-- What this task involves --
Please filter the listing below and copy out the lines that hold "textarea".

+ + + + +

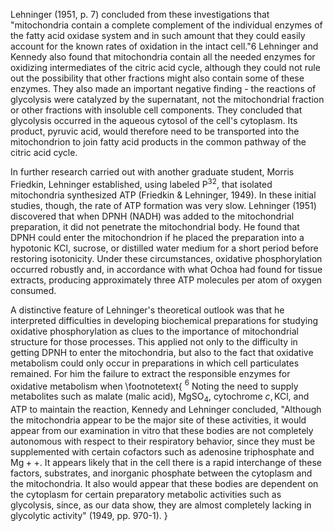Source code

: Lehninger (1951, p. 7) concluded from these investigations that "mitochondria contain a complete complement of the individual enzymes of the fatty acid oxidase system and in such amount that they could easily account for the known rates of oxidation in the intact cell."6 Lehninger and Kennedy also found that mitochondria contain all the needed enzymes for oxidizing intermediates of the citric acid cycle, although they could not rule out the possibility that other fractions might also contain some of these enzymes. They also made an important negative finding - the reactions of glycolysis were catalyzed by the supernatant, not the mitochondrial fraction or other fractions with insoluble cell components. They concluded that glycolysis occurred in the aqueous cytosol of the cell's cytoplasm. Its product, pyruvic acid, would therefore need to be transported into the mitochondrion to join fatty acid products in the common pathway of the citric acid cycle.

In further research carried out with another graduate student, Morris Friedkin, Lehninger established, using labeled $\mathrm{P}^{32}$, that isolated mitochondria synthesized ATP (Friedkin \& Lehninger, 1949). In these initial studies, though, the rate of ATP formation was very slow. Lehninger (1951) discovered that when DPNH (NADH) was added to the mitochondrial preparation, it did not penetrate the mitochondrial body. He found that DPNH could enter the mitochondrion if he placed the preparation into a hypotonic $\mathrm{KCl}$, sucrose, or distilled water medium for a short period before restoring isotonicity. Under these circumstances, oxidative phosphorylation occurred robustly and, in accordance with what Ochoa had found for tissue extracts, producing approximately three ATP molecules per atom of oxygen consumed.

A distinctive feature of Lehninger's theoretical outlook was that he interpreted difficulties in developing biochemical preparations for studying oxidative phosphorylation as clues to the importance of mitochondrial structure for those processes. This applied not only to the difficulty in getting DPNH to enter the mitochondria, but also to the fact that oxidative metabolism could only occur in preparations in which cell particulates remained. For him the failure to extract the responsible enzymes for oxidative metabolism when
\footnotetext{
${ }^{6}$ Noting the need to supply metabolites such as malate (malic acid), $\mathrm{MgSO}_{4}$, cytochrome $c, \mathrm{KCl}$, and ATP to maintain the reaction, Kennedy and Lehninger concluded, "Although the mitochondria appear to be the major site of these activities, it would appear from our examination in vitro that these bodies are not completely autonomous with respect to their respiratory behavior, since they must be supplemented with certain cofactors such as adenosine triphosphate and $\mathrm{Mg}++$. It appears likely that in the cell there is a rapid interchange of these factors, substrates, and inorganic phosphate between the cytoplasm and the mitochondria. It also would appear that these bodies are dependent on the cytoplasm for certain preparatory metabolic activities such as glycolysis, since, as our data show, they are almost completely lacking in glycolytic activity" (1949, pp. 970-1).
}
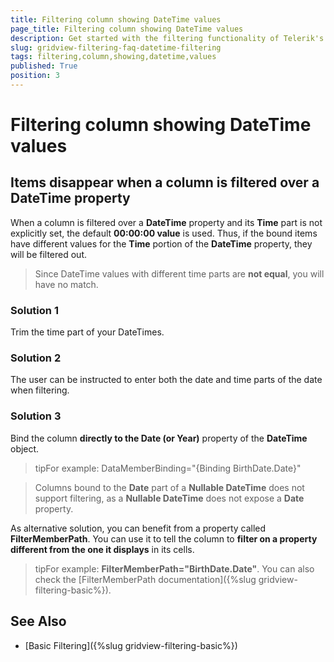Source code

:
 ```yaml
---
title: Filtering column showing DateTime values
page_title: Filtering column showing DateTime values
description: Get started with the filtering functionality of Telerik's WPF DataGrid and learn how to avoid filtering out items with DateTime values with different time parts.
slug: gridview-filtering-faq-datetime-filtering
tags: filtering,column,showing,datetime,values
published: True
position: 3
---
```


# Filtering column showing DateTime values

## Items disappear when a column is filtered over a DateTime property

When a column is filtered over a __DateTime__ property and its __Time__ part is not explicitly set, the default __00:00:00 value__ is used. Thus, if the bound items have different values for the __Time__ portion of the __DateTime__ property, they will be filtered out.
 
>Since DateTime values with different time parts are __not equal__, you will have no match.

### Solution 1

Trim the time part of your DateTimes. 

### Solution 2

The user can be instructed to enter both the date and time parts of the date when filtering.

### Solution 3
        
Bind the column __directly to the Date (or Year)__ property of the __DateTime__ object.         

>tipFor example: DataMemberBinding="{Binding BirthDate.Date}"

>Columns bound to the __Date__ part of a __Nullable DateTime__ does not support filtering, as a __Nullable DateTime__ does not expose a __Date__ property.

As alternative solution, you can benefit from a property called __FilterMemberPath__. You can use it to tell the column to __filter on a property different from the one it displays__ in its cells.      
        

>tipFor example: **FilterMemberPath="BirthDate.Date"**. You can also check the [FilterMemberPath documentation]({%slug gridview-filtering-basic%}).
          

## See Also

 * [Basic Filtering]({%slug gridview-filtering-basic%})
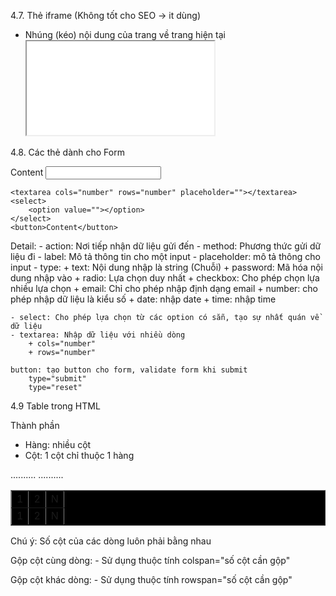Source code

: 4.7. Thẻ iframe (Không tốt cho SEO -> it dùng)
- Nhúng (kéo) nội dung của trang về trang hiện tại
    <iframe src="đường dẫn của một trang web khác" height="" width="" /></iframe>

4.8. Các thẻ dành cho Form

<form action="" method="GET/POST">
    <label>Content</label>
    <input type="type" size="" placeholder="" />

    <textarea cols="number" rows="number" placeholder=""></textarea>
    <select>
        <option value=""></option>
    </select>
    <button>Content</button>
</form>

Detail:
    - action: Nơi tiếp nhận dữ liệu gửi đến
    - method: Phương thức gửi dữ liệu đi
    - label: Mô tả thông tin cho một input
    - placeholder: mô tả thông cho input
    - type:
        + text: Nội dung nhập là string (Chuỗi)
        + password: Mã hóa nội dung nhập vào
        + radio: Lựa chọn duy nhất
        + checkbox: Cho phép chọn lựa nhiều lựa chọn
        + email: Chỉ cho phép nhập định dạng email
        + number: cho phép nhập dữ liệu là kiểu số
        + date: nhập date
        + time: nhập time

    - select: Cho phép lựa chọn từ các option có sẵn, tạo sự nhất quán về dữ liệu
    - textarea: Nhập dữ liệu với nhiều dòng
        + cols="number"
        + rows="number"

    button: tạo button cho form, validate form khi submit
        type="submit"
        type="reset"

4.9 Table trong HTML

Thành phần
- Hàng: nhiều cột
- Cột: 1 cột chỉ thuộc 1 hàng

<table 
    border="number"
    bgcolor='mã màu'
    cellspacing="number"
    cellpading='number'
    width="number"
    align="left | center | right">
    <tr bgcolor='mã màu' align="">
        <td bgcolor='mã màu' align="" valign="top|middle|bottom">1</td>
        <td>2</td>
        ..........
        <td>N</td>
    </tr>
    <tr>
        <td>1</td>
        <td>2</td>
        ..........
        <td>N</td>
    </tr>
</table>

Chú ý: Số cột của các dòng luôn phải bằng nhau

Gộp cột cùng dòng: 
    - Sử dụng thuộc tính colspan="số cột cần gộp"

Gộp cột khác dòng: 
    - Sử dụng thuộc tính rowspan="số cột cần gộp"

+ + + + +

-- Completed exercise --
    <textarea cols="number" rows="number" placeholder=""></textarea>
    - textarea: Nhập dữ liệu với nhiều dòng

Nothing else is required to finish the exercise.